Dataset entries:
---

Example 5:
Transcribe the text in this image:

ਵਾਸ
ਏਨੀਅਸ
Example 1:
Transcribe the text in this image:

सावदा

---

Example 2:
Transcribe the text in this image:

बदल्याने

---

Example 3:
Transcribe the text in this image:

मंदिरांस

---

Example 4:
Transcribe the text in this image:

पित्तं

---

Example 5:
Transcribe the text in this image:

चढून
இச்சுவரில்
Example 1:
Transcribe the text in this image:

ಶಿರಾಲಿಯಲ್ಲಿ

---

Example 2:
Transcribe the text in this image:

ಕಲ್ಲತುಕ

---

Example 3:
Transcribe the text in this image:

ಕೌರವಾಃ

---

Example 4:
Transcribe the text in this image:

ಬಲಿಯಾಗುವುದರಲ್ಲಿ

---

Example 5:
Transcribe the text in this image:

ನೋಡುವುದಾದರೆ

### THE PROBLEM
Copy all the entries, swapping "Transcribe" for "Write out" wherever it occurs and leaving everything else unchanged.

### WRITTEN RESPONSE
---

Example 5:
Write out the text in this image:

ਵਾਸ
ਏਨੀਅਸ
Example 1:
Write out the text in this image:

सावदा

---

Example 2:
Write out the text in this image:

बदल्याने

---

Example 3:
Write out the text in this image:

मंदिरांस

---

Example 4:
Write out the text in this image:

पित्तं

---

Example 5:
Write out the text in this image:

चढून
இச்சுவரில்
Example 1:
Write out the text in this image:

ಶಿರಾಲಿಯಲ್ಲಿ

---

Example 2:
Write out the text in this image:

ಕಲ್ಲತುಕ

---

Example 3:
Write out the text in this image:

ಕೌರವಾಃ

---

Example 4:
Write out the text in this image:

ಬಲಿಯಾಗುವುದರಲ್ಲಿ

---

Example 5:
Write out the text in this image:

ನೋಡುವುದಾದರೆ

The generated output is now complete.